(What to work on):
From the listing below, copy only the lines running from the line that contains "index mcp: (163, 112)" to the line that contains "index dip: (241, 143)", both included.

(Extracted records):
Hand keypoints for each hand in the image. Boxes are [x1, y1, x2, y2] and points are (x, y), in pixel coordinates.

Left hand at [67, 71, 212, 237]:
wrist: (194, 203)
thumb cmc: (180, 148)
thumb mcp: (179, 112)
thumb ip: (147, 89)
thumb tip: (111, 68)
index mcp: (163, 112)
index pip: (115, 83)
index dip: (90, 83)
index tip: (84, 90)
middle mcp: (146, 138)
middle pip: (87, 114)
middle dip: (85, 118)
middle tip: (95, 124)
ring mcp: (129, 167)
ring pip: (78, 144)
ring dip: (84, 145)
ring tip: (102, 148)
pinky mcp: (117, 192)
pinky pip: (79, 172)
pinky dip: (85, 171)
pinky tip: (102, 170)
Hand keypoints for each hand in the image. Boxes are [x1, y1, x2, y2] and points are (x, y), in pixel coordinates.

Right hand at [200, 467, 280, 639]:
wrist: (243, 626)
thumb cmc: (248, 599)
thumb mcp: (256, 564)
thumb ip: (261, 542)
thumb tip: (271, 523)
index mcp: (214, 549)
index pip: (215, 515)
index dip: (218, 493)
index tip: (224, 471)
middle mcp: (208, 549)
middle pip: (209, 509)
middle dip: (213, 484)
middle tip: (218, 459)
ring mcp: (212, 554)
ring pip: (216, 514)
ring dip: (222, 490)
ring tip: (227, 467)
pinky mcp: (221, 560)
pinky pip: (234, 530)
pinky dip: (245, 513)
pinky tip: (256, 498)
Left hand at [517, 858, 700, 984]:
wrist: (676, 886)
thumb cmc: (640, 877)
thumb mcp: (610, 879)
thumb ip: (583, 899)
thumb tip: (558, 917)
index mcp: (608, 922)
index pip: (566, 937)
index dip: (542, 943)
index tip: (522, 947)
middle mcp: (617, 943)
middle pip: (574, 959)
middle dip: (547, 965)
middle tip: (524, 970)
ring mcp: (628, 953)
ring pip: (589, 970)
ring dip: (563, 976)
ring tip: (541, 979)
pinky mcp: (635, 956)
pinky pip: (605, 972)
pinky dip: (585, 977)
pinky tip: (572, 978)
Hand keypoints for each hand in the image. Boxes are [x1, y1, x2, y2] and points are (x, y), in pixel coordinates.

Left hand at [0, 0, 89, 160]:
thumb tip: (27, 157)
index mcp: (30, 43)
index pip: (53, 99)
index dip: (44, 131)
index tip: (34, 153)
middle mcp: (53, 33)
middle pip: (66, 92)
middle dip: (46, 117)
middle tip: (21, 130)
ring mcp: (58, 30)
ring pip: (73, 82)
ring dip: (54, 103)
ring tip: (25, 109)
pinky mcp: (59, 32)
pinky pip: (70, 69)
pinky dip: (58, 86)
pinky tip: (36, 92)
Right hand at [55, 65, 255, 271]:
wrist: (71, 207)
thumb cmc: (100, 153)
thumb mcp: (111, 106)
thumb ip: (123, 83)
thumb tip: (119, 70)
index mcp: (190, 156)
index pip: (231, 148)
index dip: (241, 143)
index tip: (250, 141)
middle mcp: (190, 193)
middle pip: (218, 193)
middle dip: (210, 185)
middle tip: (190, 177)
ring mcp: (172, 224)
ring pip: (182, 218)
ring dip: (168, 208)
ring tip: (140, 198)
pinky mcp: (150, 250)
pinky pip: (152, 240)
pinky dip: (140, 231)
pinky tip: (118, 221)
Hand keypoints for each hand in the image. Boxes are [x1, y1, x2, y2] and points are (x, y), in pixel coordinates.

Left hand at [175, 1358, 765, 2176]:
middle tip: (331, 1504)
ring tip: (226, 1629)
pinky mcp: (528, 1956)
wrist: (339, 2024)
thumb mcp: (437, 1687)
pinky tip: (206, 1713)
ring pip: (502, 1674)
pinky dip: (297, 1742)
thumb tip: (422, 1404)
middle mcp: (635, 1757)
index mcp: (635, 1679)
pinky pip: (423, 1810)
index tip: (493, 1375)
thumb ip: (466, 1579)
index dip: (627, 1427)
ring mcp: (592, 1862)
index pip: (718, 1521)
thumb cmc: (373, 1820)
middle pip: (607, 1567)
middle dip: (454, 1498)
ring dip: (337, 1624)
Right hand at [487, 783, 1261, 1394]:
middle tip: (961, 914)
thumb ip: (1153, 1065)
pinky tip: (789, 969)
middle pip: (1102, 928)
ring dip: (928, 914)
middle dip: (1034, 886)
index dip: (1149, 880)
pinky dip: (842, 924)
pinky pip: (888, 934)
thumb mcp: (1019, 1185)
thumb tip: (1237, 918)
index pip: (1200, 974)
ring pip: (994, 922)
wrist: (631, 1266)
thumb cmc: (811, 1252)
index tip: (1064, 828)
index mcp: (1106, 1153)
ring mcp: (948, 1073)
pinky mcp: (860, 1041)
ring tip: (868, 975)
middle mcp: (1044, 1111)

(Result of this task):
index mcp: (163, 112)
index pip: (115, 83)
index dip: (90, 83)
index tip: (84, 90)
middle mcp: (146, 138)
middle pip: (87, 114)
middle dip: (85, 118)
middle tip: (95, 124)
ring mcp: (129, 167)
ring pip: (78, 144)
ring dip: (84, 145)
ring tip: (102, 148)
pinky mcp: (117, 192)
pinky pip: (79, 172)
pinky dip: (85, 171)
pinky tip: (102, 170)
Hand keypoints for each hand in the image. Boxes are [x1, y1, x2, y2] and points are (x, y), in pixel coordinates.

Right hand at [200, 467, 280, 639]:
wrist: (243, 626)
thumb cmc: (248, 599)
thumb mcp: (256, 564)
thumb ip: (261, 542)
thumb tip: (271, 523)
index mcp: (214, 549)
index pip: (215, 515)
index dip: (218, 493)
index tip: (224, 471)
middle mcp: (208, 549)
middle pip: (209, 509)
middle dip: (213, 484)
middle tip: (218, 459)
ring mcp: (212, 554)
ring pip: (216, 514)
ring dip: (222, 490)
ring tip: (227, 467)
pinky mcp: (221, 560)
pinky pip: (234, 530)
pinky dip: (245, 513)
pinky tip: (256, 498)
Left hand at [517, 858, 700, 984]:
wrist: (676, 886)
thumb cmc: (640, 877)
thumb mcp: (610, 879)
thumb ip: (583, 899)
thumb tip: (558, 917)
index mcp: (608, 922)
index pip: (566, 937)
index dip: (542, 943)
index tip: (522, 947)
middle mcp: (617, 943)
middle pip: (574, 959)
middle dip: (547, 965)
middle tip: (524, 970)
ring mcp: (628, 953)
ring pip: (589, 970)
ring dip: (563, 976)
ring tip: (541, 979)
pinky mcp: (635, 956)
pinky pip: (605, 972)
pinky dip: (585, 977)
pinky tip: (572, 978)
Hand keypoints for each hand in the image. Boxes are [x1, y1, x2, y2] and points are (x, y), in pixel coordinates.

Left hand at [0, 0, 89, 160]:
thumb tip: (27, 157)
index mcp: (30, 43)
index pip: (53, 99)
index dip: (44, 131)
index tip: (34, 153)
middle mcp: (53, 33)
middle pip: (66, 92)
middle dip: (46, 117)
middle tip: (21, 130)
ring mcp: (58, 30)
ring pip: (73, 82)
ring dip: (54, 103)
ring tip: (25, 109)
pinky mcp: (59, 32)
pinky pip: (70, 69)
pinky dip: (58, 86)
pinky tip: (36, 92)
Right hand at [55, 65, 255, 271]:
wrist: (71, 207)
thumb cmc: (100, 153)
thumb mcp: (111, 106)
thumb ip: (123, 83)
thumb tip: (119, 70)
index mcp: (190, 156)
index pip: (231, 148)
index dip: (241, 143)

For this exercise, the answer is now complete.